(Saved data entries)
=======

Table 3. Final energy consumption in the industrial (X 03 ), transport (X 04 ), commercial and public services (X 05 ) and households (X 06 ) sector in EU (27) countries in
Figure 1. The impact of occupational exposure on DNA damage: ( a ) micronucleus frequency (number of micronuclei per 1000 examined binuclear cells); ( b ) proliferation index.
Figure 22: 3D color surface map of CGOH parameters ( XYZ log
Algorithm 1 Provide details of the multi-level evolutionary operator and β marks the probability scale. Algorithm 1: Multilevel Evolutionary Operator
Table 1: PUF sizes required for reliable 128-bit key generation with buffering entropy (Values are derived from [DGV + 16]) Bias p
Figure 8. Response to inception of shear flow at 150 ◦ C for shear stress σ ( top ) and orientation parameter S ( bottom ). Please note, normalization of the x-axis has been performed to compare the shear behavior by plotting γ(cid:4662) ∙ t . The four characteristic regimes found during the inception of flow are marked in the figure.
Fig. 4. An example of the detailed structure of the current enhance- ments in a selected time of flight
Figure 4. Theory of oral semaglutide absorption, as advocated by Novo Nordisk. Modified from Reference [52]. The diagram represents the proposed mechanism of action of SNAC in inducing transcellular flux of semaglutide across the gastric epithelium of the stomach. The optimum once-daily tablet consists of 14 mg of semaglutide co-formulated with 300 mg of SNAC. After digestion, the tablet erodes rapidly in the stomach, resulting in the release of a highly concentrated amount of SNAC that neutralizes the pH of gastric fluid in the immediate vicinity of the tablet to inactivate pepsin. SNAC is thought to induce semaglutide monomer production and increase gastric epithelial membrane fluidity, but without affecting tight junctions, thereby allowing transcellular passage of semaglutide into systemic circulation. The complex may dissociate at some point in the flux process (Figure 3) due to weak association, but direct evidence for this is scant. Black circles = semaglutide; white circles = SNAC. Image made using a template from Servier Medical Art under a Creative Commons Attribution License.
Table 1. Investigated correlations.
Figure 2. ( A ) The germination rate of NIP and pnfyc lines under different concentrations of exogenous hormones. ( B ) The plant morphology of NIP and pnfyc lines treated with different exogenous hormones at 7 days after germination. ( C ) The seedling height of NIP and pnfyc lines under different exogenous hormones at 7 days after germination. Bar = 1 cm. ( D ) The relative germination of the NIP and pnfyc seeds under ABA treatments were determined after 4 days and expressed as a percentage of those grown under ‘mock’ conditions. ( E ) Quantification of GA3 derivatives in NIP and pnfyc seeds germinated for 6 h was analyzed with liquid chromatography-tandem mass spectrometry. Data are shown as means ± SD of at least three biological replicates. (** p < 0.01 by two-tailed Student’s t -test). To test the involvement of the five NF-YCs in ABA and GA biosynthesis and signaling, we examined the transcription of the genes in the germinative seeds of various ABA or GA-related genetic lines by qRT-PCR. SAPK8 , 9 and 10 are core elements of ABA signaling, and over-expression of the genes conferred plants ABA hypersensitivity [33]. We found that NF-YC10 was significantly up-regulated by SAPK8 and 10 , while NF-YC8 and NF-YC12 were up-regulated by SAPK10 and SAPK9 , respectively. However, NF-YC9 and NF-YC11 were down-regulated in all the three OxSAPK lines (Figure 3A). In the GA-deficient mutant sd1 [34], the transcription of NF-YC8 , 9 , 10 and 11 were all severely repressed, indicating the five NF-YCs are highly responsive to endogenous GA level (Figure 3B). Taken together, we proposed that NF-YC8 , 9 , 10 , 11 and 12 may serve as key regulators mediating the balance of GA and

=======

**WHAT YOU ARE ASKED TO DO**. What is needed here is an exact copy of all the entries.

**EXERCISE ANSWER**.
Table 3. Final energy consumption in the industrial (X 03 ), transport (X 04 ), commercial and public services (X 05 ) and households (X 06 ) sector in EU (27) countries in
Figure 1. The impact of occupational exposure on DNA damage: ( a ) micronucleus frequency (number of micronuclei per 1000 examined binuclear cells); ( b ) proliferation index.
Figure 22: 3D color surface map of CGOH parameters ( XYZ log
Algorithm 1 Provide details of the multi-level evolutionary operator and β marks the probability scale. Algorithm 1: Multilevel Evolutionary Operator
Table 1: PUF sizes required for reliable 128-bit key generation with buffering entropy (Values are derived from [DGV + 16]) Bias p
Figure 8. Response to inception of shear flow at 150 ◦ C for shear stress σ ( top ) and orientation parameter S ( bottom ). Please note, normalization of the x-axis has been performed to compare the shear behavior by plotting γ(cid:4662) ∙ t . The four characteristic regimes found during the inception of flow are marked in the figure.
Fig. 4. An example of the detailed structure of the current enhance- ments in a selected time of flight
Figure 4. Theory of oral semaglutide absorption, as advocated by Novo Nordisk. Modified from Reference [52]. The diagram represents the proposed mechanism of action of SNAC in inducing transcellular flux of semaglutide across the gastric epithelium of the stomach. The optimum once-daily tablet consists of 14 mg of semaglutide co-formulated with 300 mg of SNAC. After digestion, the tablet erodes rapidly in the stomach, resulting in the release of a highly concentrated amount of SNAC that neutralizes the pH of gastric fluid in the immediate vicinity of the tablet to inactivate pepsin. SNAC is thought to induce semaglutide monomer production and increase gastric epithelial membrane fluidity, but without affecting tight junctions, thereby allowing transcellular passage of semaglutide into systemic circulation. The complex may dissociate at some point in the flux process (Figure 3) due to weak association, but direct evidence for this is scant. Black circles = semaglutide; white circles = SNAC. Image made using a template from Servier Medical Art under a Creative Commons Attribution License.
Table 1. Investigated correlations.
Figure 2. ( A ) The germination rate of NIP and pnfyc lines under different concentrations of exogenous hormones. ( B ) The plant morphology of NIP and pnfyc lines treated with different exogenous hormones at 7 days after germination. ( C ) The seedling height of NIP and pnfyc lines under different exogenous hormones at 7 days after germination. Bar = 1 cm. ( D ) The relative germination of the NIP and pnfyc seeds under ABA treatments were determined after 4 days and expressed as a percentage of those grown under ‘mock’ conditions. ( E ) Quantification of GA3 derivatives in NIP and pnfyc seeds germinated for 6 h was analyzed with liquid chromatography-tandem mass spectrometry. Data are shown as means ± SD of at least three biological replicates. (** p < 0.01 by two-tailed Student’s t -test). To test the involvement of the five NF-YCs in ABA and GA biosynthesis and signaling, we examined the transcription of the genes in the germinative seeds of various ABA or GA-related genetic lines by qRT-PCR. SAPK8 , 9 and 10 are core elements of ABA signaling, and over-expression of the genes conferred plants ABA hypersensitivity [33]. We found that NF-YC10 was significantly up-regulated by SAPK8 and 10 , while NF-YC8 and NF-YC12 were up-regulated by SAPK10 and SAPK9 , respectively. However, NF-YC9 and NF-YC11 were down-regulated in all the three OxSAPK lines (Figure 3A). In the GA-deficient mutant sd1 [34], the transcription of NF-YC8 , 9 , 10 and 11 were all severely repressed, indicating the five NF-YCs are highly responsive to endogenous GA level (Figure 3B). Taken together, we proposed that NF-YC8 , 9 , 10 , 11 and 12 may serve as key regulators mediating the balance of GA and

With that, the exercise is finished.